The show begins with Sydney, a veteran, blinded during the Great War, in a startling depiction of post-traumatic stress disorder. Tom Inman gives an astonishing performance and director Rod Natkiel bombards us with everything the Ron Barber Studio has to offer in terms of lighting and sound. It’s quite an opening.
It’s a conventional three-act play set in the family room of the Ardsleys. Rather than a plotline, Maugham gives us several. It’s a bit like watching an omnibus edition of a soap opera you’ve never seen before. Each character has his or her own problem – giving the more than competent company plenty to sink their teeth into.
John Sugden is utterly convincing as patriarch Leonard, clinging to a stiff-upper-lip philosophy despite his family (and by extension, society as a whole) unravelling under his very nose. Jo Thackwray is his Mrs, Charlotte, a bit less stiff in the upper lip department, but confused by the new ‘rules’ of society. “I’m pre-War,” she says, as (SPOILER) she is confronted with news of a terrible illness. These two are strong presences in all their scenes and they are ably supported by younger members of the cast – in particular Liz Plumpton, who is rather good as Eva, losing her marbles in scenes of table-flipping and chess-piece losing. Oli Davis, as troubled former sailor Collie, walks a tightrope between repressed emotion and emotional outburst in perhaps the tensest performance of the lot, while Andrea Stephenson’s stoical but brittle Ethel also makes an impression. Ethel is married, regrettably, to boorish drunkard and struggling farmer Howard (John O’Neill in a turn that is part-comic, part-monstrous), and Eleanor O’Brien makes her mark as the trouser-wearing young woman Lois, embarking on scandalous behaviour. John Whittell brings assurance and authority to his role as Doctor Prentice. Ivor Williams is good value as ageing philanderer and Paul Daniels look-a-like, Wilfred, while Pat Dixon threatens to steal every scene she’s in as his overbearing wife, Gwen.

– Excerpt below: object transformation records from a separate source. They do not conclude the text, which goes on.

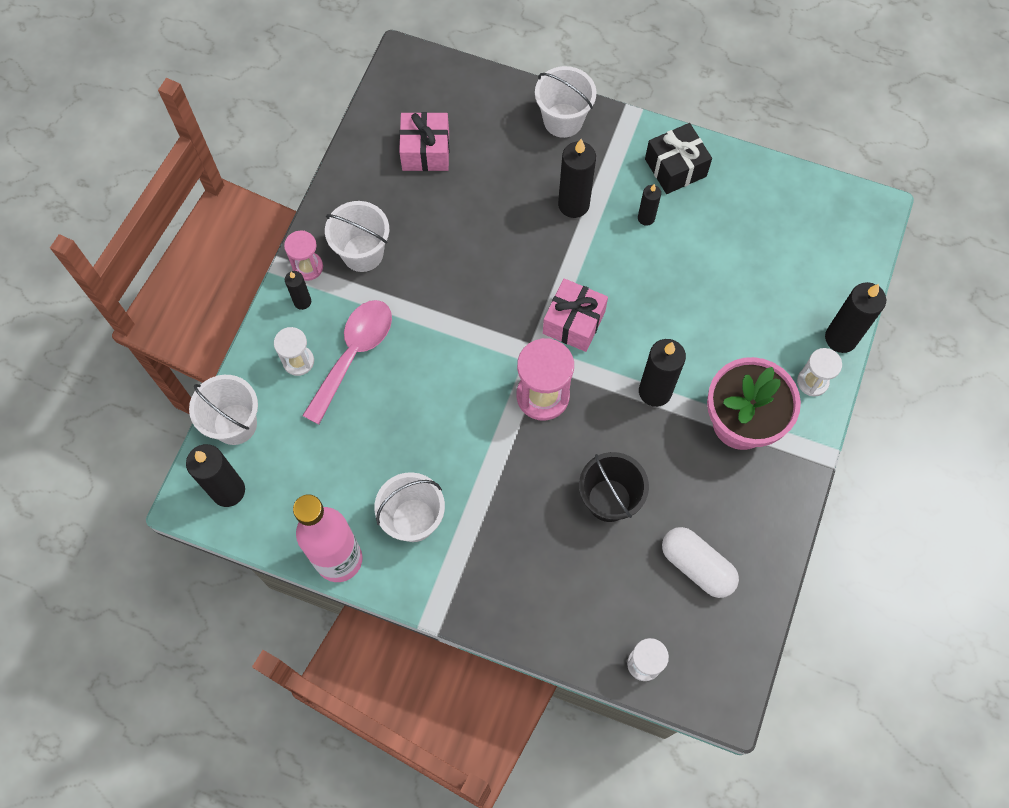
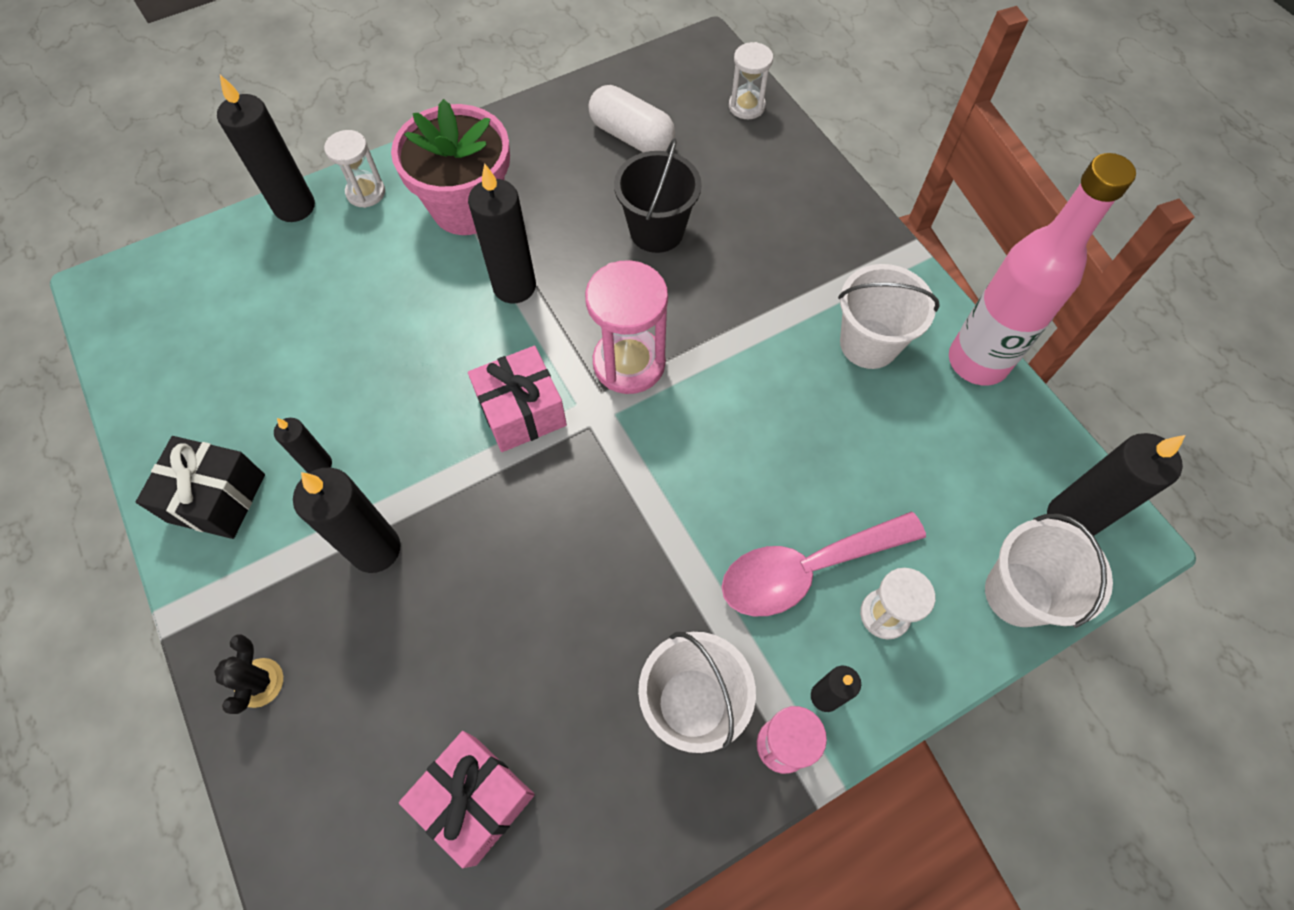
camera: 140 degrees left, 5 degrees down
white bucket [535,66,596,138] -> black cactus [214,635,283,714]
white capsule [662,527,739,598] -> white capsule turned 45 degrees counterclockwise [588,85,675,152]

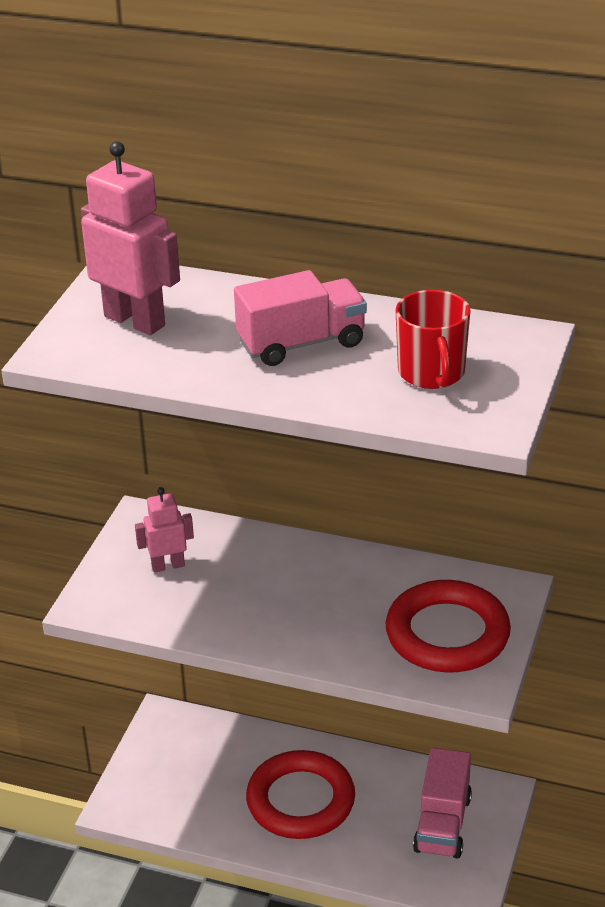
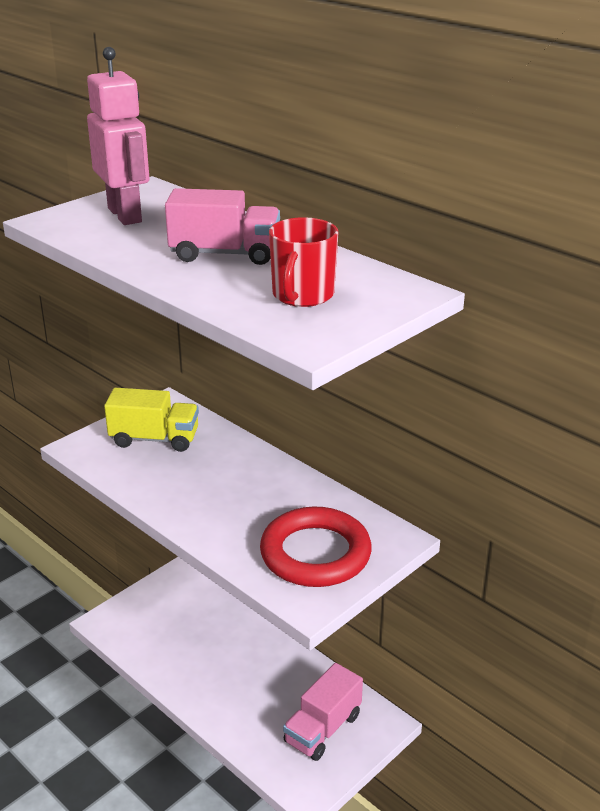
camera: 25 degrees right, 5 degrees down
pink robot [135,487,194,572] -> yellow truck [104,388,199,452]
red ring [246,750,355,839] -> none

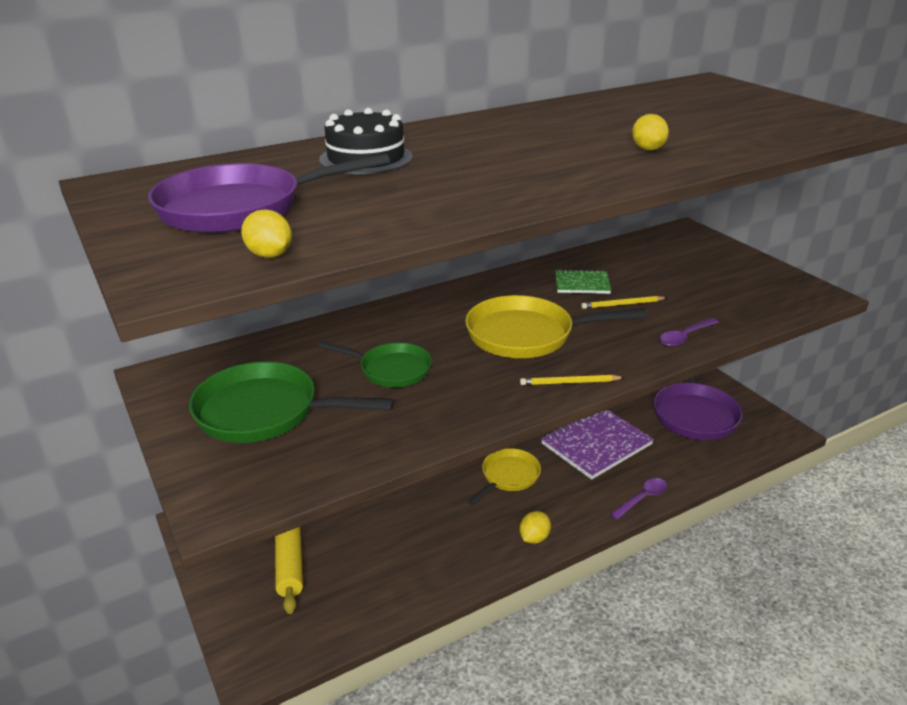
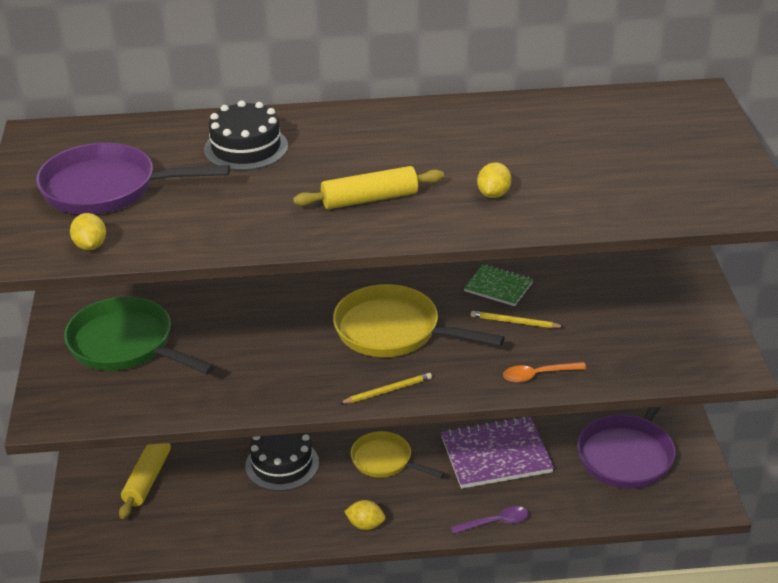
camera: 25 degrees right, 5 degrees up
green pan [318,342,432,387] -> none
yellow pan [468,448,541,505] -> yellow pan turned 120 degrees counterclockwise [351,431,445,478]
yellow pencil [520,375,625,385] -> yellow pencil turned 135 degrees clockwise [339,373,432,404]
yellow lemon [520,511,551,544] -> yellow lemon turned 45 degrees clockwise [344,500,386,530]
purple spoon [659,318,719,347] -> orange spoon [503,362,587,383]
none -> black cake [245,433,319,491]
none -> yellow rolling pin [293,166,444,209]

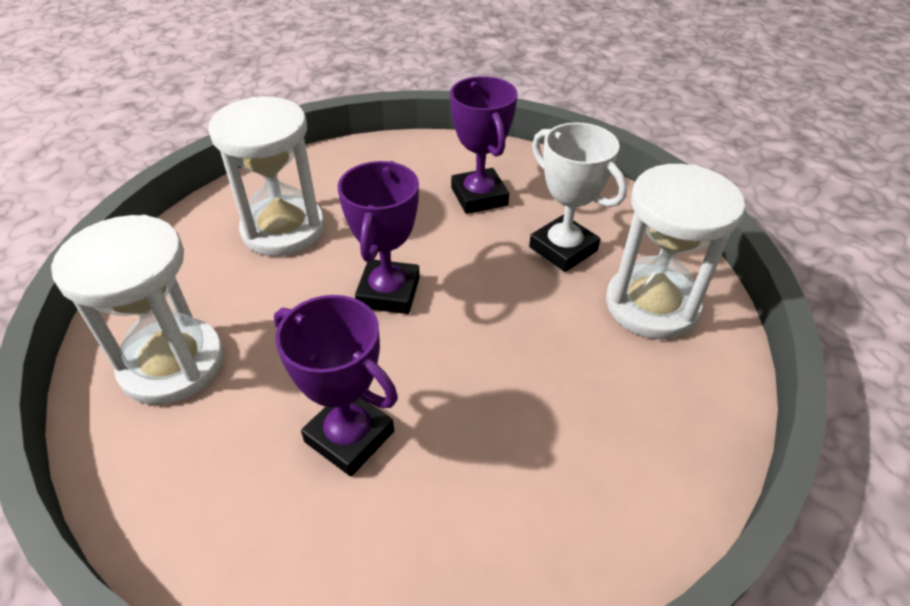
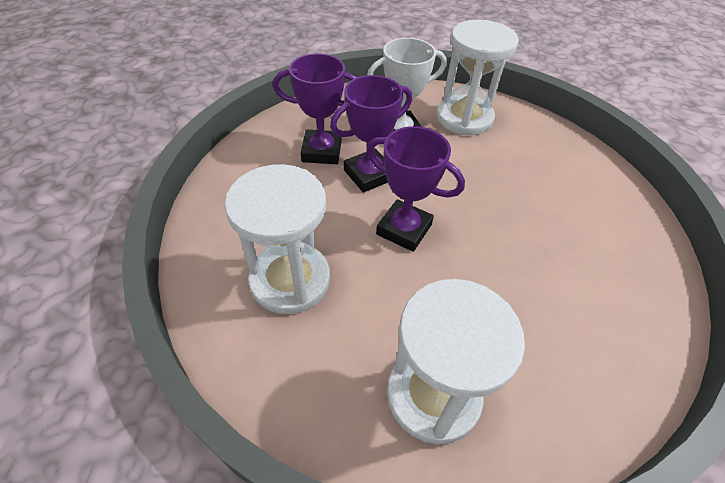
camera: 70 degrees left, 5 degrees up
purple trophy [274,295,398,476] -> purple trophy moved to [330,75,412,193]

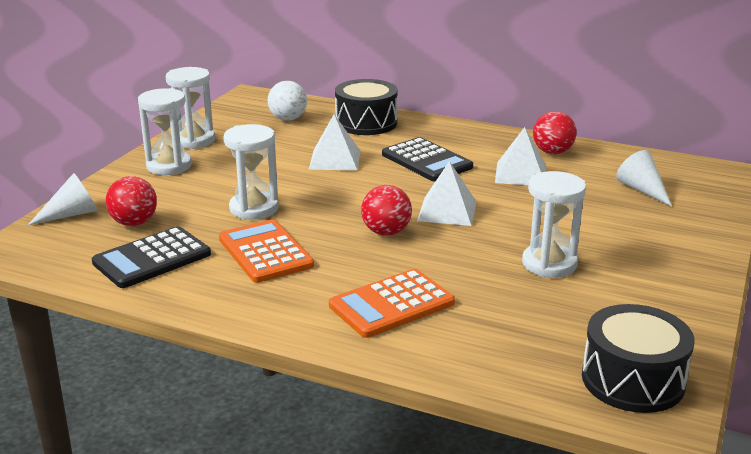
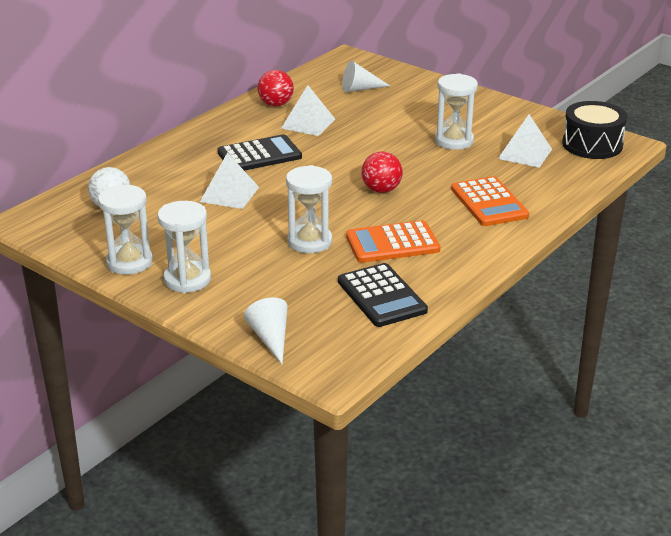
camera: 75 degrees left, 5 degrees up
red ball [106,176,157,226] -> none
black drum [335,79,398,135] -> none
white pyramid [417,161,477,226] -> white pyramid moved to [498,114,552,168]

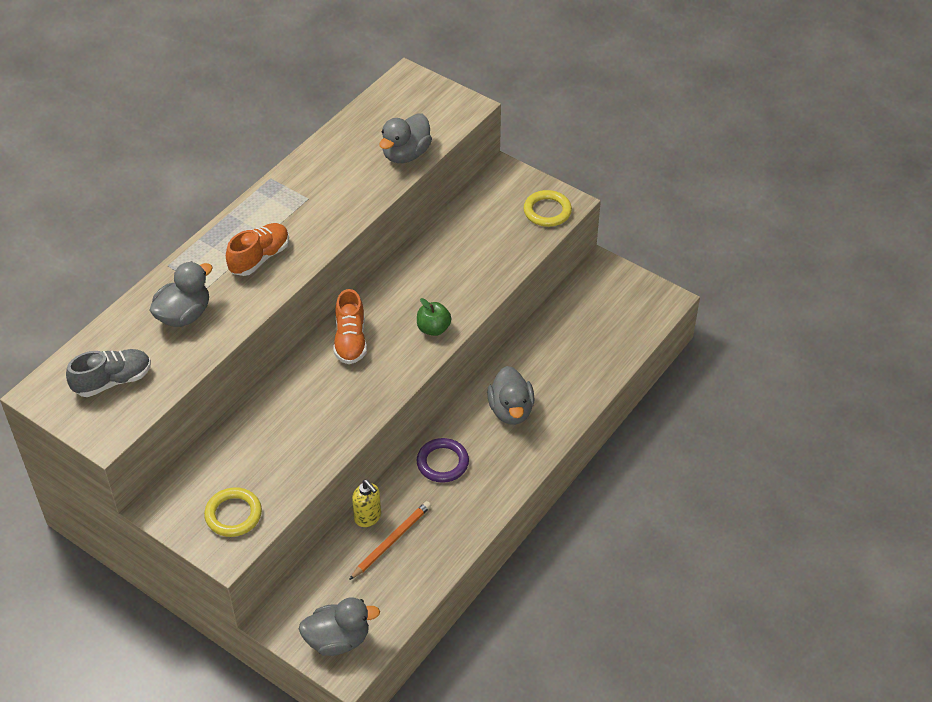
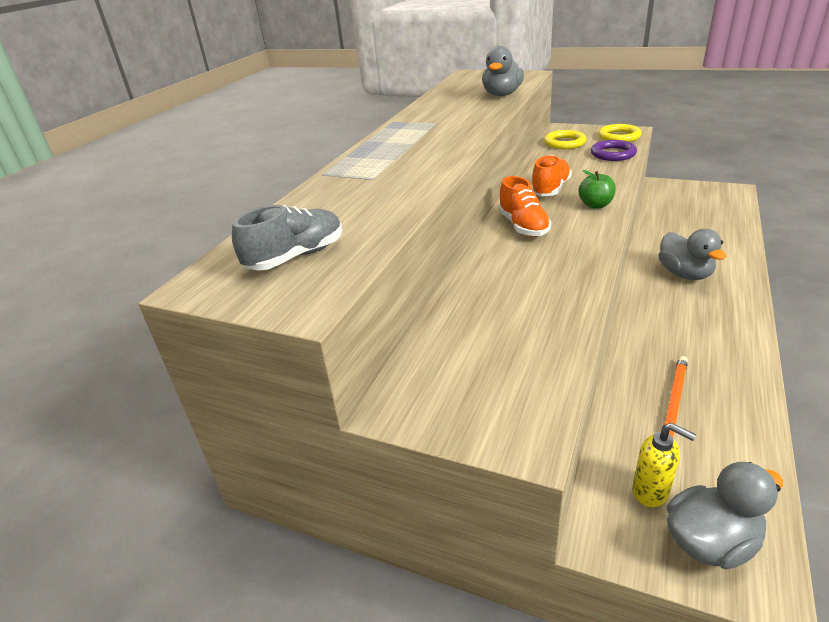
camera: 10 degrees left, 15 degrees down
grey duck [149,261,213,327] -> none
yellow ring [204,487,262,537] -> yellow ring moved to [544,130,586,149]
orange shoe [226,223,289,276] -> orange shoe moved to [531,155,572,196]
yellow soap dispenser [352,480,381,527] -> yellow soap dispenser moved to [632,423,696,507]
purple ring [416,438,469,483] -> purple ring moved to [591,140,637,161]

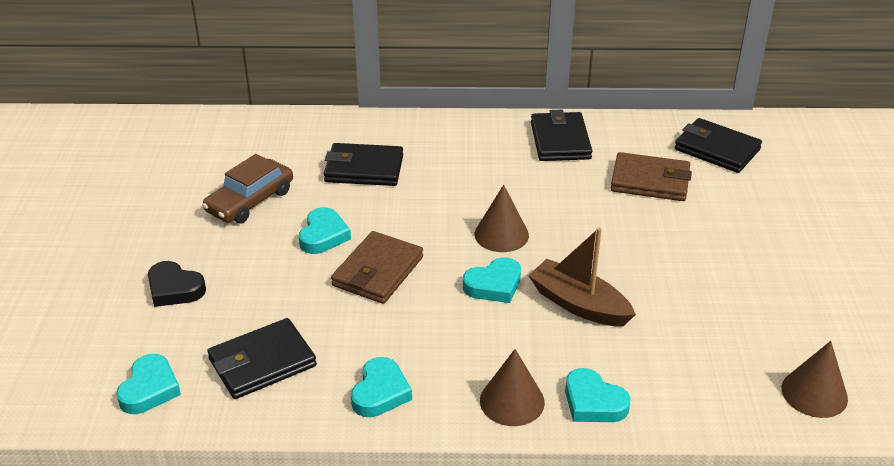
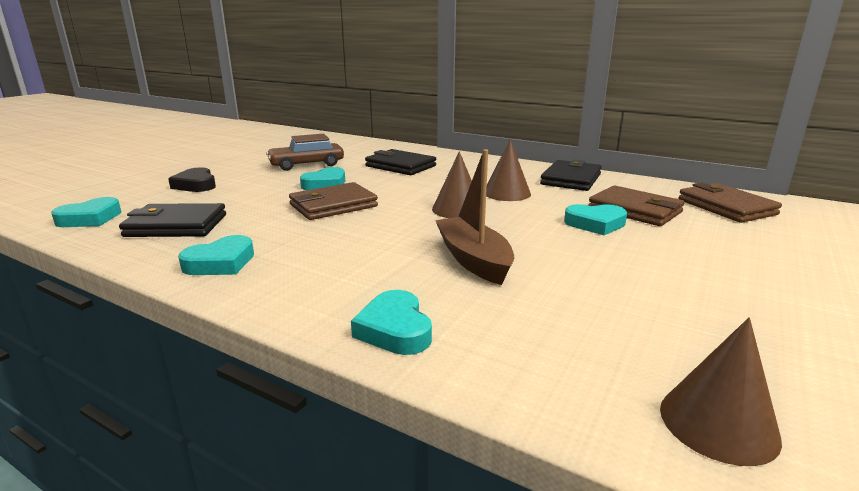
camera: 30 degrees right, 15 degrees down
turquoise heart [463,257,521,303] -> turquoise heart moved to [564,204,627,235]
brown cone [480,349,545,426] -> brown cone moved to [486,139,531,201]
black wallet [674,118,762,173] -> brown wallet [678,182,782,223]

The cast handles the sometimes outdated dialogue with an easy naturalism, hitting the punchlines and the dramatic punches equally successfully. Period is economically evoked by a few items of furniture and objets, and credit must go to Pat Brown and Vera Dean for their work with wardrobe, giving each character a range of outfits to suit both era and personality.
Of course, the play was not written as a period piece but has become one. Then it was commenting on contemporary issues – matters that are still very much with us today. The lot of ex-servicemen struggling to make a living, notions of assisted suicide, class distinctions, and the terrible waste of every war, and the jingoism that goes along with it. In the most impassioned speech of the piece, Sydney says people were “dupes of the incompetent fools who run the nations”. Bad news, Sydney: they’re still in charge.
It’s an excellent production, an easy watch, its issues accessible and its drama enjoyable, with some striking moments along the way.